The San Carlos de la Barra fort is one of a number of coastal fortifications which the Spanish built in Venezuela in colonial times. It is located in the Peninsula of San Carlos, in Zulia state, Venezuela. It was built in 1623 with limestone rocks, brought from the Island of Toas, at the entrance to the Maracaibo bar. The purpose of the fort was to protect the pass that connects Lake Maracaibo with the Gulf of Venezuela. Prior to the fort being constructed, Maracaibo had been attacked and sacked several times by pirates and the castle was intended to provide a true defense of the town and surrounding area that would prevent incursions by pirates into the mainland.

==History==
In 1666 the French pirate Jean David Nau El Olonés with a fleet of 8 ships and 650 men entered from the Gulf of Venezuela into the mouth of Lake Maracaibo where the Castle of San Carlos was located armed with 16 guns and attacked the fort. After an exchange of artillery, the pirates captured the fort in less than three hours.
In March 1669, the town refugees took shelter in the fort during the sacking of Maracaibo by the British privateer Henry Morgan. Upon learning of the futility of escaping Lake Maracaibo by crossing the castle, Morgan tried to negotiate with the Spaniards by asking a ransom for hostages from the town. In response, Alonso de Espinosa, commanding officer of the castle, was given a large sum of gold and silver plus some cattle in payment, but Espinosa refused categorically to let them go. The next day, Morgan devised a trick to escape by simulating a ground attack on the site at night. The Spanish hurriedly abandoned the fort, while some soldiers remained in the castle attempting to block access back to the sea, without success. Morgan returned to Jamaica on May 14, 1669, under warnings from the English governor Thomas Modyford before claims of the misdeeds they committed were received in London.
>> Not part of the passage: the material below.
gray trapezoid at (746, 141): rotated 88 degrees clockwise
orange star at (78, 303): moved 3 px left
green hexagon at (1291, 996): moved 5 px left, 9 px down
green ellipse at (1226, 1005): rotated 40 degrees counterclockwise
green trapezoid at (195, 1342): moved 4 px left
In 1823, the fort was attacked and taken by a Venezuelan squadron commanded by Admiral José Prudencio Padilla, in what was known as "The Forcing of the Barra de Maracaibo" which also allowed the Venezuelan ships to enter the lake and attack a Spanish fleet in the Battle of Lake Maracaibo, the last battle in the War of Venezuelan Independence.
After Venezuela achieved independence the fort continued to be maintained as part of the country's defences. It saw action in the Bombardment of Fort San Carlos when it was attacked by the Imperial German Navy during the Venezuelan crisis of 1902–03.

It also served as a prison, imprisoning such figures like included the writer Eduardo López Bustamante, who wrote poetry during his captivity.